Active Edge also wasn’t Google’s first attempt at providing an alternative to using the touchscreen or physical buttons to control your phone. A few years before the Pixel 2, Motorola allowed you to open the camera by twisting your phone around and karate-choosing the flashlight, not unlike how you played music on a 2008 iPod Nano. The camera shortcut came during the period of relatively short time that Google owned Motorola.
However, as time went on, phone makers moved further and further away from being able to access some essential features with a physical action. Take my daily driver, an iPhone 12 Mini, for example. To launch Siri, I have to press and hold the power button, which has become burdensome since Apple got rid of the home button. To turn on the flashlight, something I do several times a day, I have to wake up the screen and tap and hold the button in the left corner. The camera is a bit more convenient, as it can be accessed with a left swipe on the lock screen, but the screen still has to be on for it to work. And if I’m really wearing On the phone, the easiest way to access the flashlight or camera is through Control Center, which involves swiping down from the top right corner and trying to select a specific icon from a grid.
In other words, if I look up from my phone and notice that my cat is doing something cute, there’s a good chance she’s stopped when I actually open the camera. It’s not that it’s difficult to launch the camera or turn on the flashlight, it’s just that it could be much more convenient if there was a dedicated button or press gesture. Apple even briefly acknowledged it when it made a battery case for the iPhone that had a button to launch the camera. A few seconds saved here or there adds up over the life of a phone.
Just to prove the point, this is how fast it is to launch the camera on my iPhone compared to the Samsung Galaxy S22 where you can double click the power button to launch the camera:
Neither phone handles screen recording and camera preview very well, but the S22 opens its camera app before you even tap the camera icon on the iPhone.
Unfortunately, even Google phones aren’t immune to the disappearance of physical buttons.
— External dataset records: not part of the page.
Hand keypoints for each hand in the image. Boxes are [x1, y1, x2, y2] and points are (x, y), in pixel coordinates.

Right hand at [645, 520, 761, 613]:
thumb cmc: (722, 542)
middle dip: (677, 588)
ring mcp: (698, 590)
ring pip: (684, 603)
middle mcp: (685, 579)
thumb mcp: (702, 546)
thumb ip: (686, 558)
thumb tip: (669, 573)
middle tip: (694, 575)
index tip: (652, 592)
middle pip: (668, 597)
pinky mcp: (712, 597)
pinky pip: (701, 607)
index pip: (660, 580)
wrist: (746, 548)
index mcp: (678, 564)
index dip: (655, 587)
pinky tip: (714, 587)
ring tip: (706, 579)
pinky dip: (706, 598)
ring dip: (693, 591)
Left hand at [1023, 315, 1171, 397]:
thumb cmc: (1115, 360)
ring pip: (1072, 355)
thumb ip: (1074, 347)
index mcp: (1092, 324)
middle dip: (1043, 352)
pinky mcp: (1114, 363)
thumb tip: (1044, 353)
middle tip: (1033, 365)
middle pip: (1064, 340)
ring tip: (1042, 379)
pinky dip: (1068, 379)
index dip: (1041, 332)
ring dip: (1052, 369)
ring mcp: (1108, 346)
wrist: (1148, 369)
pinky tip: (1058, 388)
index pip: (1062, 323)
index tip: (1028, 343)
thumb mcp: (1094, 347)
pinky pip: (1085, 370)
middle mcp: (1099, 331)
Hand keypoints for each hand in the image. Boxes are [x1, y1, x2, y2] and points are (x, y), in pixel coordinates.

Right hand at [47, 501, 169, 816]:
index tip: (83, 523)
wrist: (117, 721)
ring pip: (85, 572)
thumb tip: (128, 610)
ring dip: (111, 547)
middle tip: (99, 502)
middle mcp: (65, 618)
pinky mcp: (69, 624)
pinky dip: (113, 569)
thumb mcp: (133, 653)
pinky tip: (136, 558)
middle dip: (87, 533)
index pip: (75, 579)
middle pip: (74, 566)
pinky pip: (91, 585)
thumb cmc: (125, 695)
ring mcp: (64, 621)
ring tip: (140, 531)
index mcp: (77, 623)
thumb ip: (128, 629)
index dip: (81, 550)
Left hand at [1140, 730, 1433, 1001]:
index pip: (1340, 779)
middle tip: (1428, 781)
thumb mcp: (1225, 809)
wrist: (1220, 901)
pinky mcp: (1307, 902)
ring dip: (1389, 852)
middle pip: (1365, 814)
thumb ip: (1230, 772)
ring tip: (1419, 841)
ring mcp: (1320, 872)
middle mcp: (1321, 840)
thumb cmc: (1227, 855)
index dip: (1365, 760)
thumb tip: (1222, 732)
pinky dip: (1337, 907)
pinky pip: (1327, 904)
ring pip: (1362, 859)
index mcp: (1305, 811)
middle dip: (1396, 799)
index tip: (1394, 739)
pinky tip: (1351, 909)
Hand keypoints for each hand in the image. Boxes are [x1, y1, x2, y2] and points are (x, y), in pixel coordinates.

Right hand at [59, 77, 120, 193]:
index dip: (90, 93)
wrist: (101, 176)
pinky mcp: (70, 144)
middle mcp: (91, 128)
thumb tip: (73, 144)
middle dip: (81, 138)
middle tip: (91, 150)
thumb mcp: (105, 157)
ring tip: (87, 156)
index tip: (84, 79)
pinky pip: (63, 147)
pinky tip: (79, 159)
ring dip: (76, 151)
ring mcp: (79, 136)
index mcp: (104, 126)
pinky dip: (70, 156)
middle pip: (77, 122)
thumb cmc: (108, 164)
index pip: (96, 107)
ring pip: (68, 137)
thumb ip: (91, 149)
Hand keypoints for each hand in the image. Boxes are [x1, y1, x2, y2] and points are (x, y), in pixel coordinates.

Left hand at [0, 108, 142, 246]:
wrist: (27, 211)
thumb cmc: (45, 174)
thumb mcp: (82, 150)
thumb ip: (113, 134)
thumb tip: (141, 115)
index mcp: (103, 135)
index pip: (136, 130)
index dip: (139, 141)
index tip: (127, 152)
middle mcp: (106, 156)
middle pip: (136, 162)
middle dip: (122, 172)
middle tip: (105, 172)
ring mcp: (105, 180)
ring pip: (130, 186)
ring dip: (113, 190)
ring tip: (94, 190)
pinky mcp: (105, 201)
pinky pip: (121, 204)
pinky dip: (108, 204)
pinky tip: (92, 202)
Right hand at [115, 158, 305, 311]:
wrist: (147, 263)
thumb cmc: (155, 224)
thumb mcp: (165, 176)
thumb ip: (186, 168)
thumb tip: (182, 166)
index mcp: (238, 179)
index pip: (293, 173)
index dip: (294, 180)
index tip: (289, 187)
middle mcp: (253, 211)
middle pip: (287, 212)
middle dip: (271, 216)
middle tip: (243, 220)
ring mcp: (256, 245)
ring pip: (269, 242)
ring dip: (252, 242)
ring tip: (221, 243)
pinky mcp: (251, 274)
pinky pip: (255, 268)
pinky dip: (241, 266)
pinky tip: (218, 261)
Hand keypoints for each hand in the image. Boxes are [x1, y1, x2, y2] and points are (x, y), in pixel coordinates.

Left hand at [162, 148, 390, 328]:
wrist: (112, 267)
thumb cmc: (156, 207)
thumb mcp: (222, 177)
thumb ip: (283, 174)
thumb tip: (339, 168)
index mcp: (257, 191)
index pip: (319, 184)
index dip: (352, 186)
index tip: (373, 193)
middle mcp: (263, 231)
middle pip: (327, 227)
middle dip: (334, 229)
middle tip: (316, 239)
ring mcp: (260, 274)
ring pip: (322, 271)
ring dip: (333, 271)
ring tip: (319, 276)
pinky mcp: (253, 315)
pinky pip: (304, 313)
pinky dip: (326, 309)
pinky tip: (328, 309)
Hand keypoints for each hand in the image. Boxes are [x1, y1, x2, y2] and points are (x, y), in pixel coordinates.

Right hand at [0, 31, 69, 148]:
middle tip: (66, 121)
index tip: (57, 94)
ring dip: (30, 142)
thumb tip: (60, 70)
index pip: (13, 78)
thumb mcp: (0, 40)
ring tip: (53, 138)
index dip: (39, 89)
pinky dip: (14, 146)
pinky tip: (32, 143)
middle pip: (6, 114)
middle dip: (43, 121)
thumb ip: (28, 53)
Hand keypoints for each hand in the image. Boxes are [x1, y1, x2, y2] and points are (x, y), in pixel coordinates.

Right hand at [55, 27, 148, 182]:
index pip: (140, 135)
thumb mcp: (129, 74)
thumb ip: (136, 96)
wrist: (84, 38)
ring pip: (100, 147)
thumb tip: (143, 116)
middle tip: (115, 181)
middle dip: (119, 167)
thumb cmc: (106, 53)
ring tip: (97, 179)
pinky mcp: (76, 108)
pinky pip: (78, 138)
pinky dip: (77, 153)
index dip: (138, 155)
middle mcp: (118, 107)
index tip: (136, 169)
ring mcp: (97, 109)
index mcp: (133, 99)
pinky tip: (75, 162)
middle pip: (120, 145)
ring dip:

Active Edge stopped showing up on Pixels with the 4A and 5 in 2020. Samsung also removed a button it once included to summon a virtual assistant (which, tragically, turned out to be Bixby).
There have been attempts to add virtual buttons that are activated by interacting with the device. Apple, for example, has an accessibility feature that lets you tap the back of your phone to launch actions or even your own mini programs in the form of shortcuts, and Google added a similar feature to Pixels. But to be perfectly honest, I just haven’t found them reliable enough. A virtual button that almost never works is not a great button. Active Edge worked almost every time for me, even though I had a beefy OtterBox on my phone.
It’s not like the physical controls on phones have completely disappeared. As I mentioned earlier, Apple lets you launch things like Apple Pay and Siri through a series of taps or presses on the power button, and there’s no shortage of Android phones that let you launch the camera or other apps by double-pressing the power button. switched on. button.
I would say, however, that one or two shortcuts assigned to a single button cannot give us easy access to everything we need. should have easy access to. To be clear, I’m not demanding that my phone be absolutely covered in buttons, but I do think the big manufacturers should take a cue from the phones of the past (and, yes, the smaller phone makers, I see them Sony freaks). and bring back at least one or two physical shortcuts. As Google showed, that doesn’t necessarily require adding an additional physical key that needs to be waterproofed. Something as simple as pressing can be a button that allows users to quickly access functions that they, or in the case of Pixel, Google, consider essential.